** ENTRIES SHOWN follows **

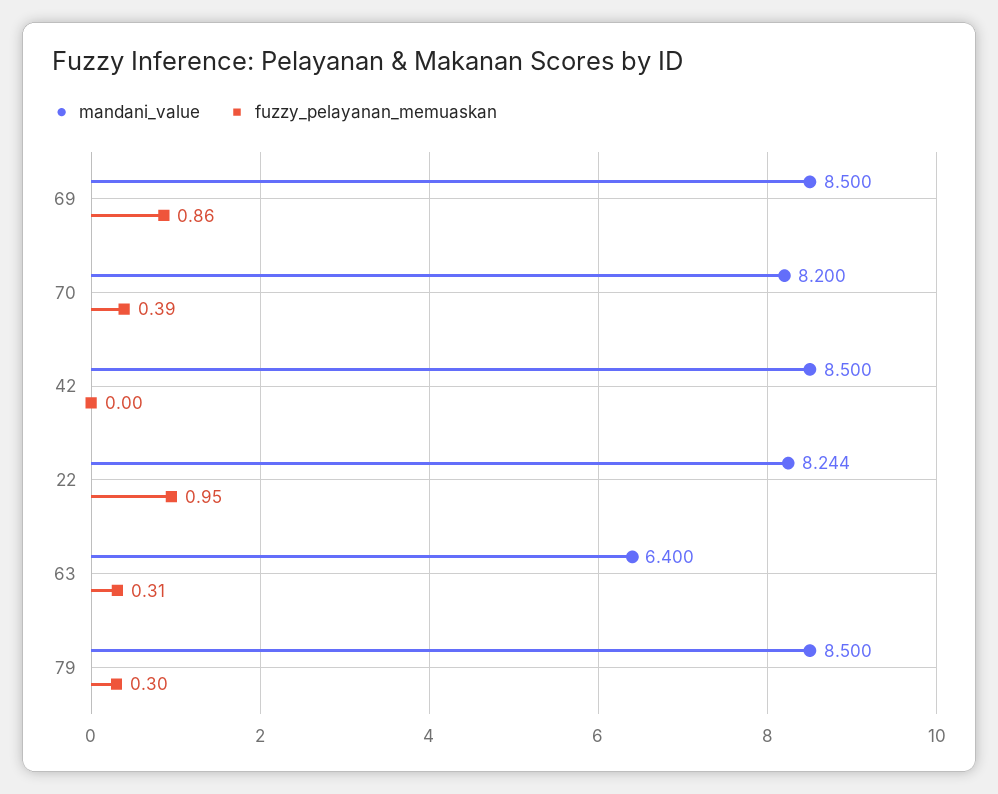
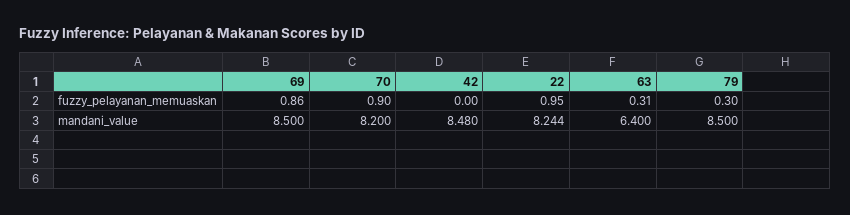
  {
    "mandani_value": {
      "69": 8.5,
      "70": 8.2,
-     "42": 8.5,
+     "42": 8.48,
      "22": 8.244,
      "63": 6.4,
      "79": 8.5
    },
    "fuzzy_pelayanan_memuaskan": {
      "69": 0.86,
-     "70": 0.39,
+     "70": 0.9,
      "42": 0,
      "22": 0.95,
      "63": 0.31,
      "79": 0.3
    }
  }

** End of ENTRIES SHOWN **

### PROBLEM TO SOLVE
All of the material above needs to be restated exactly, with no pictures.

### TASK SOLUTION
  {
    "mandani_value": {
      "69": 8.5,
      "70": 8.2,
-     "42": 8.5,
+     "42": 8.48,
      "22": 8.244,
      "63": 6.4,
      "79": 8.5
    },
    "fuzzy_pelayanan_memuaskan": {
      "69": 0.86,
-     "70": 0.39,
+     "70": 0.9,
      "42": 0,
      "22": 0.95,
      "63": 0.31,
      "79": 0.3
    }
  }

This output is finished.